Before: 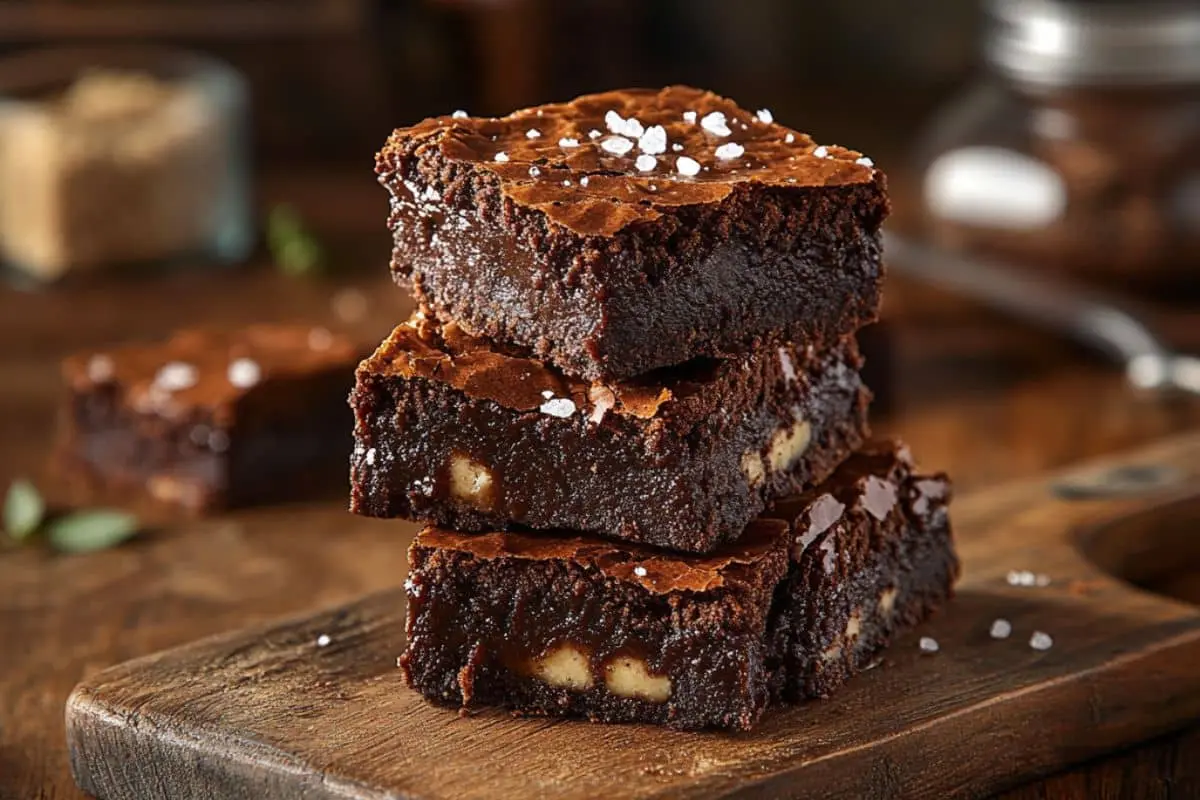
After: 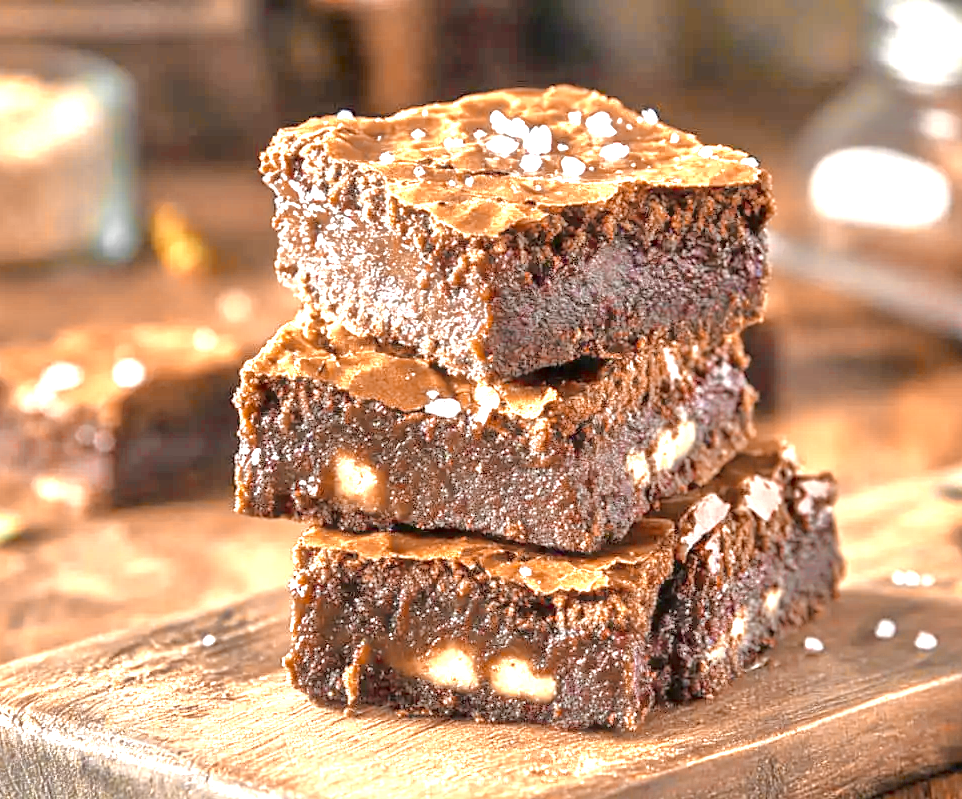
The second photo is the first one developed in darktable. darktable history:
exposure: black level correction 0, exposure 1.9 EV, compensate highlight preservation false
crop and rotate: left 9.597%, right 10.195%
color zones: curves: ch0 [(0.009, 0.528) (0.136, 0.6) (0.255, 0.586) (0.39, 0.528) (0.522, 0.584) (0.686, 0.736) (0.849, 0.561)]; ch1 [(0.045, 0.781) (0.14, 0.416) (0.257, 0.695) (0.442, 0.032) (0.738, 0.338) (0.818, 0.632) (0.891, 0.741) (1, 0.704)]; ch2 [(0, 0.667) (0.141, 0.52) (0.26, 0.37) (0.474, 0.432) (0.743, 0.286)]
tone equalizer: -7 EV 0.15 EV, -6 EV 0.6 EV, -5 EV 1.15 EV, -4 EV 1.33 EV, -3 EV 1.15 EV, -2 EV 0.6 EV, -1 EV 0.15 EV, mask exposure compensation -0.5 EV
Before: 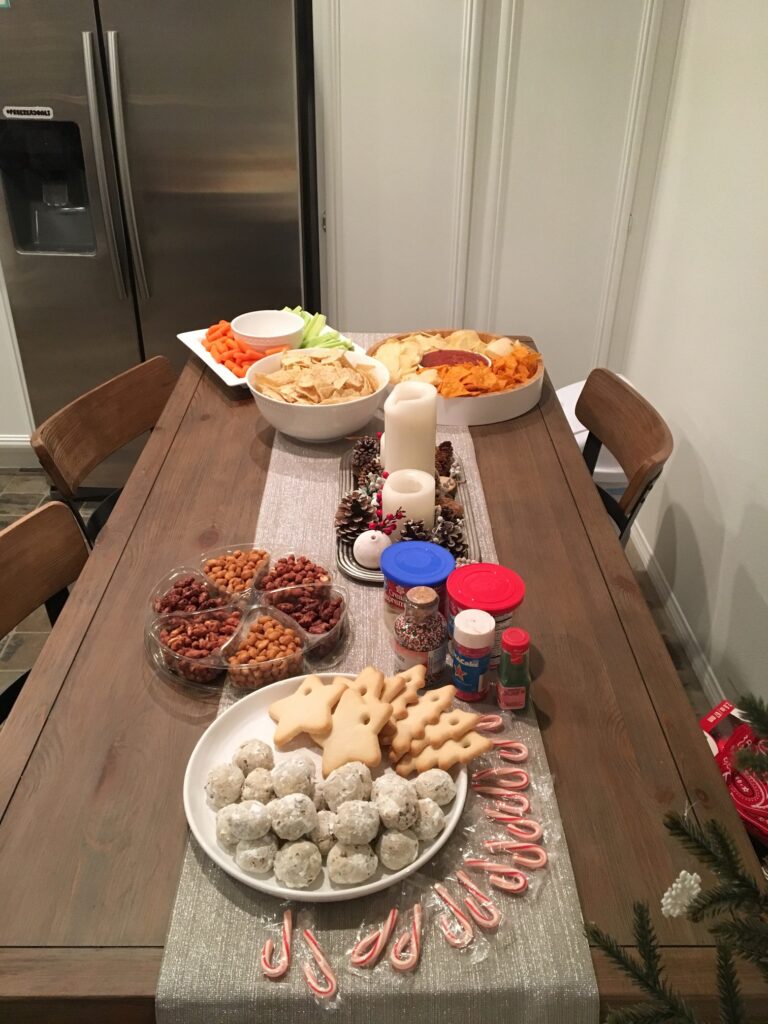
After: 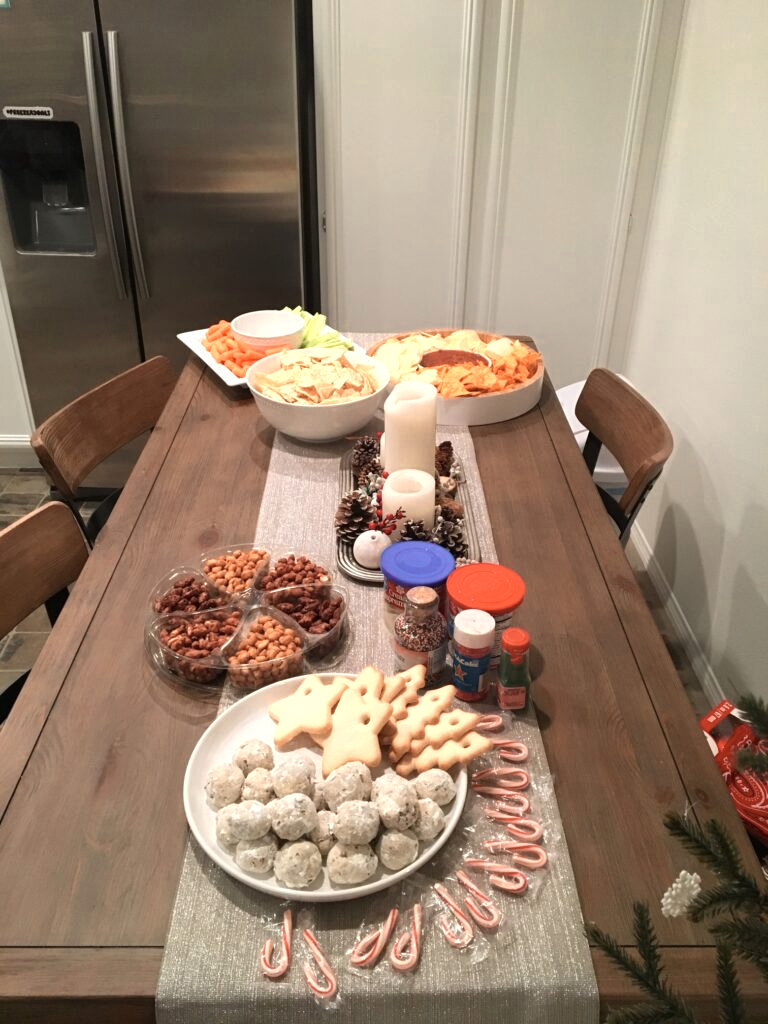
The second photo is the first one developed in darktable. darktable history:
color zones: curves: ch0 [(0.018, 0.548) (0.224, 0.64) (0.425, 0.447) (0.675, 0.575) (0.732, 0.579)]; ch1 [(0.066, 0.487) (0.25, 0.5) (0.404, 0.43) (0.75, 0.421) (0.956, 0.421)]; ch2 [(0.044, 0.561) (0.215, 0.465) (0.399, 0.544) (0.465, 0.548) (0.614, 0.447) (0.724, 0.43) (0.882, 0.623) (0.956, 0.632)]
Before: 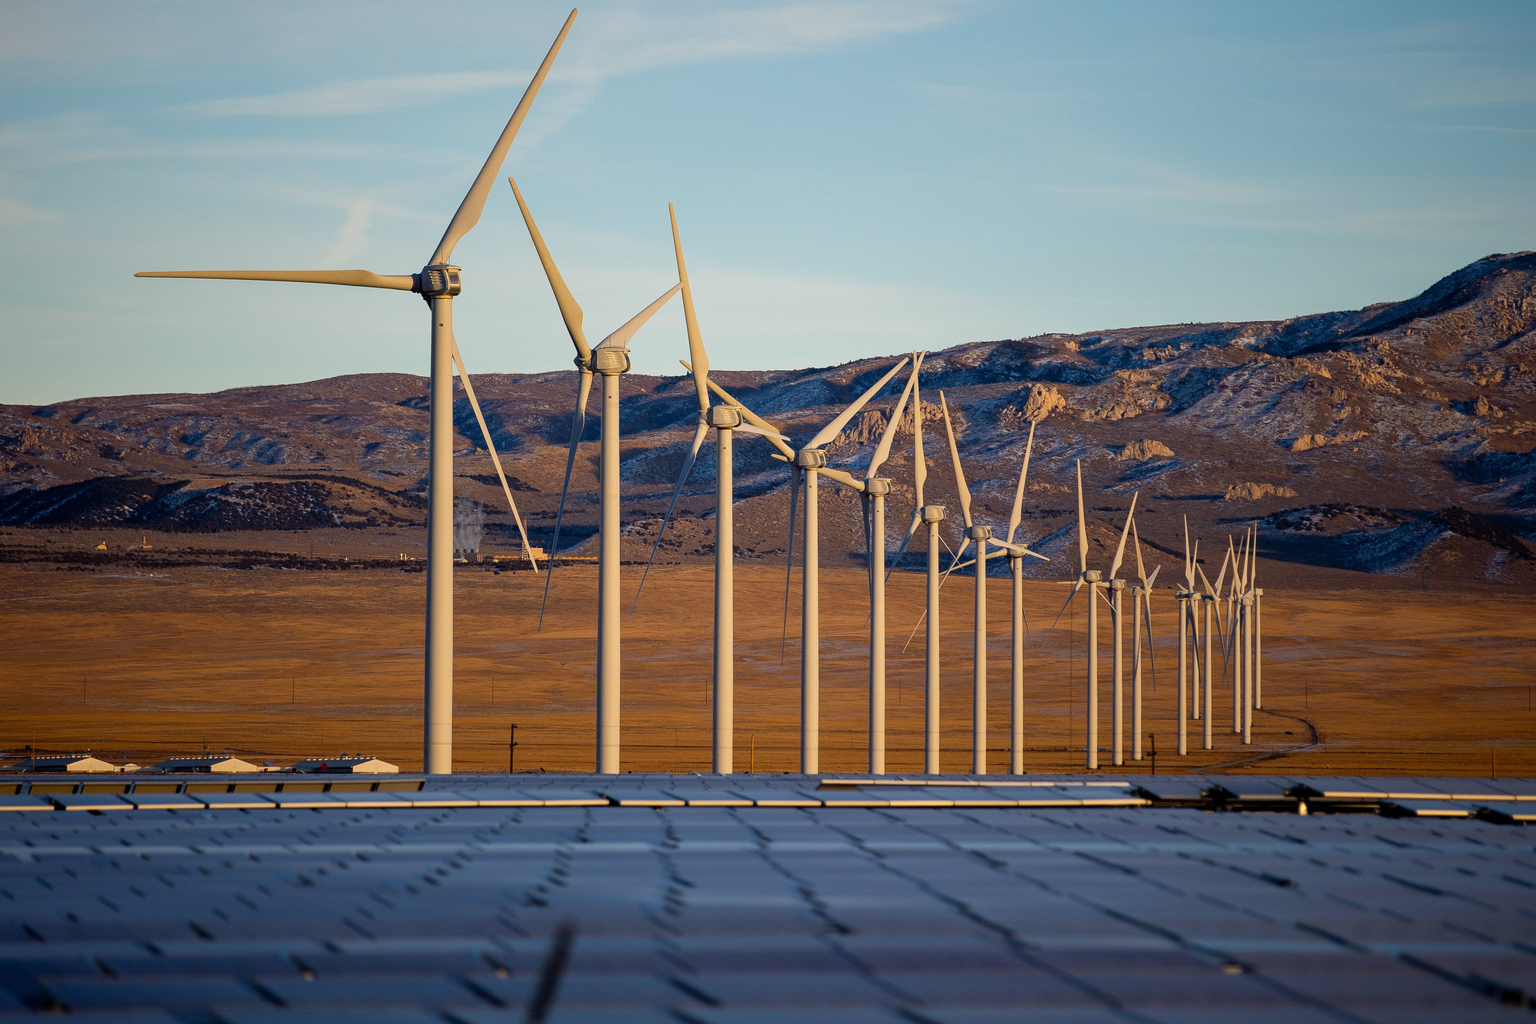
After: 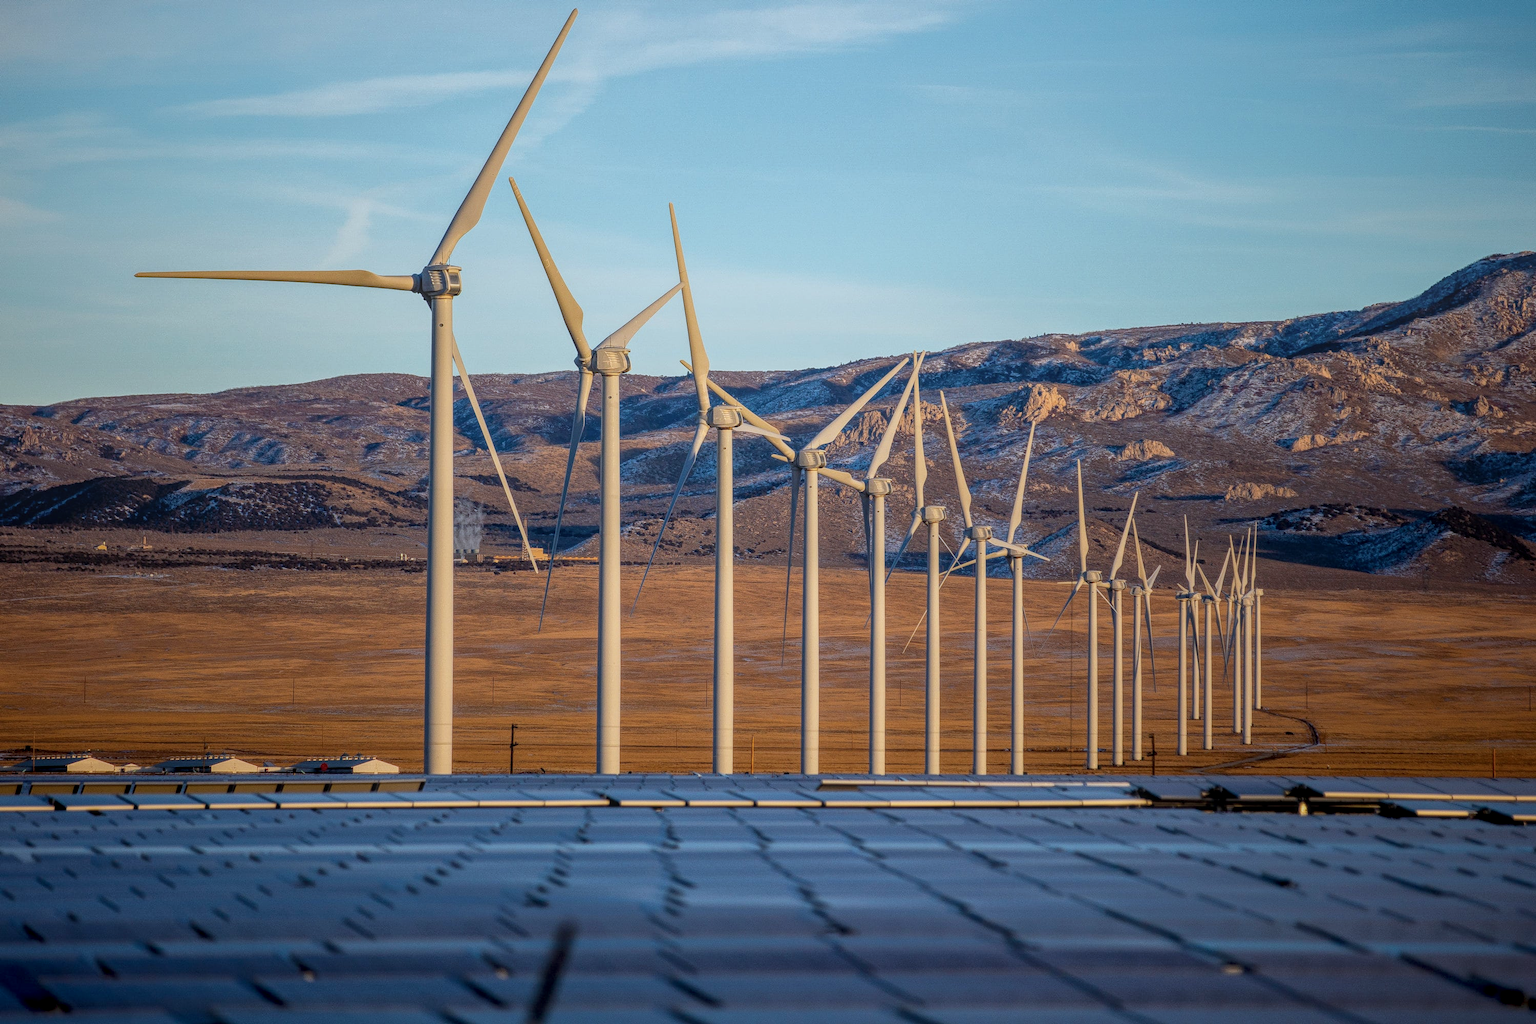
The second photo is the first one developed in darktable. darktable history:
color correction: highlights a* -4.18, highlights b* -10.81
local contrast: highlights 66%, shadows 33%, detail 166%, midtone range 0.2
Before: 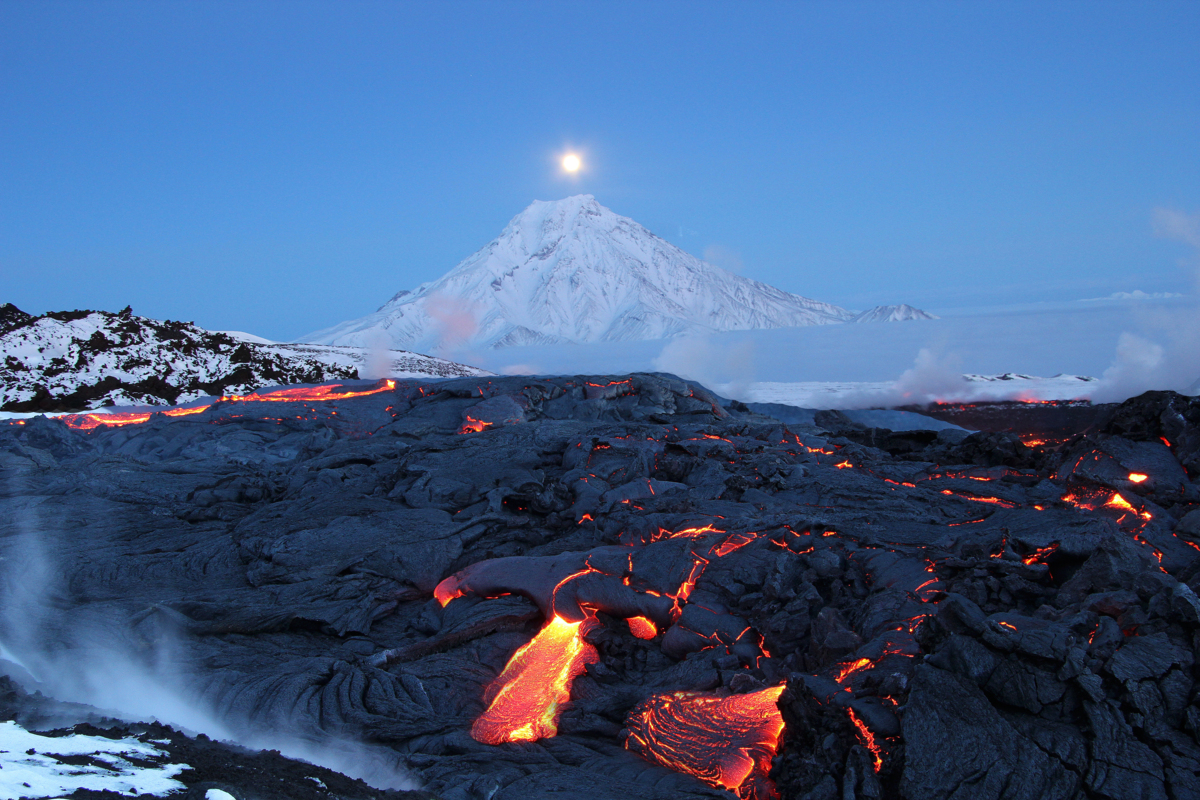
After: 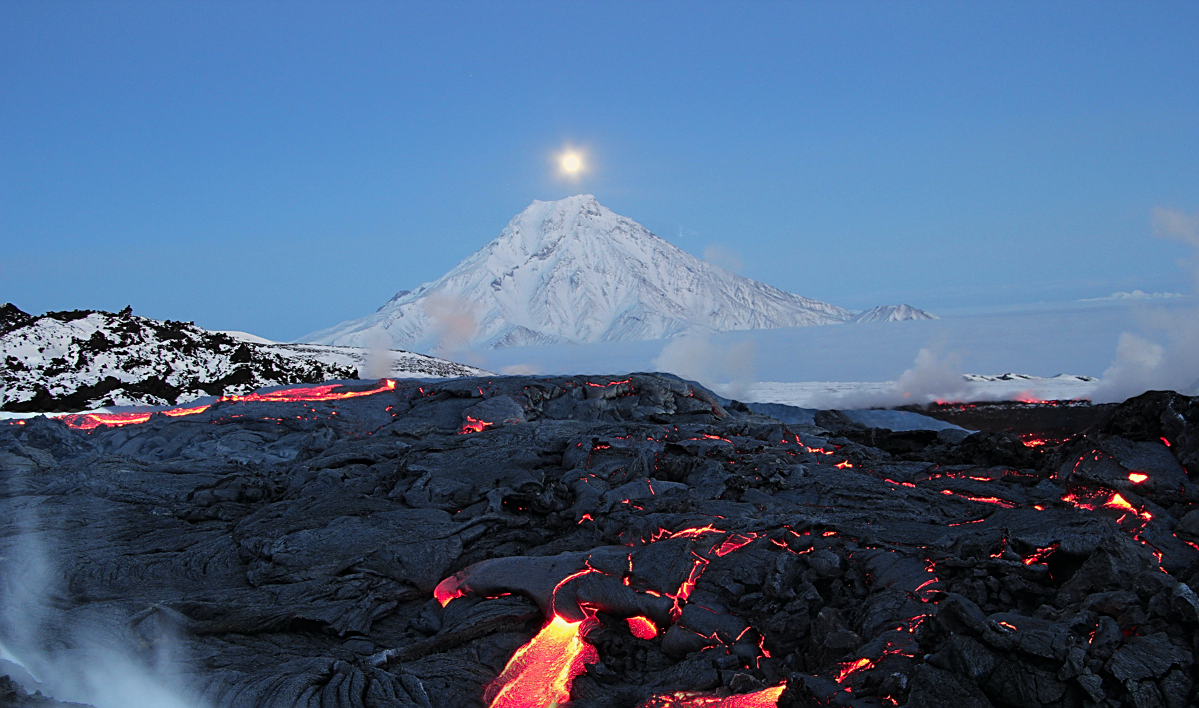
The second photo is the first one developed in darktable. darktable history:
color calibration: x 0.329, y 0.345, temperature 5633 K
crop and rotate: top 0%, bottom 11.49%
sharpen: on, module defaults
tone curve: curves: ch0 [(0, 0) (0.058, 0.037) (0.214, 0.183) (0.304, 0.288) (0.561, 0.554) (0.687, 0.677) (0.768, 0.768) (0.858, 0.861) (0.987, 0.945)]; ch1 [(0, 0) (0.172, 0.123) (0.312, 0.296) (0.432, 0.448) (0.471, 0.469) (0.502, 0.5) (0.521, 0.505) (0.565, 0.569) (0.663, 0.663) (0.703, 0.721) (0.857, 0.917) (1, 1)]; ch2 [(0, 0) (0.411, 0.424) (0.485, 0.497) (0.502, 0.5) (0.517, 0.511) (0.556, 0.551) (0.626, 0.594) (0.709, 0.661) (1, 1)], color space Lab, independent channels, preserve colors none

----

* _What you have to do_
Turn every line of the entries above into a Markdown table with two columns, Row and Entry line, numbering the rows and skipping blank lines. Leave the pictures out of the table.

* _Result_
| Row | Entry line |
|---|---|
| 1 | Before:  |
| 2 | After:  |
| 3 | The second photo is the first one developed in darktable. darktable history: |
| 4 | exposure: black level correction 0, exposure 1.9 EV, compensate highlight preservation false |
| 5 | crop and rotate: left 9.597%, right 10.195% |
| 6 | color zones: curves: ch0 [(0.009, 0.528) (0.136, 0.6) (0.255, 0.586) (0.39, 0.528) (0.522, 0.584) (0.686, 0.736) (0.849, 0.561)]; ch1 [(0.045, 0.781) (0.14, 0.416) (0.257, 0.695) (0.442, 0.032) (0.738, 0.338) (0.818, 0.632) (0.891, 0.741) (1, 0.704)]; ch2 [(0, 0.667) (0.141, 0.52) (0.26, 0.37) (0.474, 0.432) (0.743, 0.286)] |
| 7 | tone equalizer: -7 EV 0.15 EV, -6 EV 0.6 EV, -5 EV 1.15 EV, -4 EV 1.33 EV, -3 EV 1.15 EV, -2 EV 0.6 EV, -1 EV 0.15 EV, mask exposure compensation -0.5 EV |
| 8 | Before:  |
| 9 | After:  |
| 10 | The second photo is the first one developed in darktable. darktable history: |
| 11 | color zones: curves: ch0 [(0.018, 0.548) (0.224, 0.64) (0.425, 0.447) (0.675, 0.575) (0.732, 0.579)]; ch1 [(0.066, 0.487) (0.25, 0.5) (0.404, 0.43) (0.75, 0.421) (0.956, 0.421)]; ch2 [(0.044, 0.561) (0.215, 0.465) (0.399, 0.544) (0.465, 0.548) (0.614, 0.447) (0.724, 0.43) (0.882, 0.623) (0.956, 0.632)] |
| 12 | Before:  |
| 13 | After:  |
| 14 | The second photo is the first one developed in darktable. darktable history: |
| 15 | color correction: highlights a* -4.18, highlights b* -10.81 |
| 16 | local contrast: highlights 66%, shadows 33%, detail 166%, midtone range 0.2 |
| 17 | Before:  |
| 18 | After:  |
| 19 | The second photo is the first one developed in darktable. darktable history: |
| 20 | color calibration: x 0.329, y 0.345, temperature 5633 K |
| 21 | crop and rotate: top 0%, bottom 11.49% |
| 22 | sharpen: on, module defaults |
| 23 | tone curve: curves: ch0 [(0, 0) (0.058, 0.037) (0.214, 0.183) (0.304, 0.288) (0.561, 0.554) (0.687, 0.677) (0.768, 0.768) (0.858, 0.861) (0.987, 0.945)]; ch1 [(0, 0) (0.172, 0.123) (0.312, 0.296) (0.432, 0.448) (0.471, 0.469) (0.502, 0.5) (0.521, 0.505) (0.565, 0.569) (0.663, 0.663) (0.703, 0.721) (0.857, 0.917) (1, 1)]; ch2 [(0, 0) (0.411, 0.424) (0.485, 0.497) (0.502, 0.5) (0.517, 0.511) (0.556, 0.551) (0.626, 0.594) (0.709, 0.661) (1, 1)], color space Lab, independent channels, preserve colors none |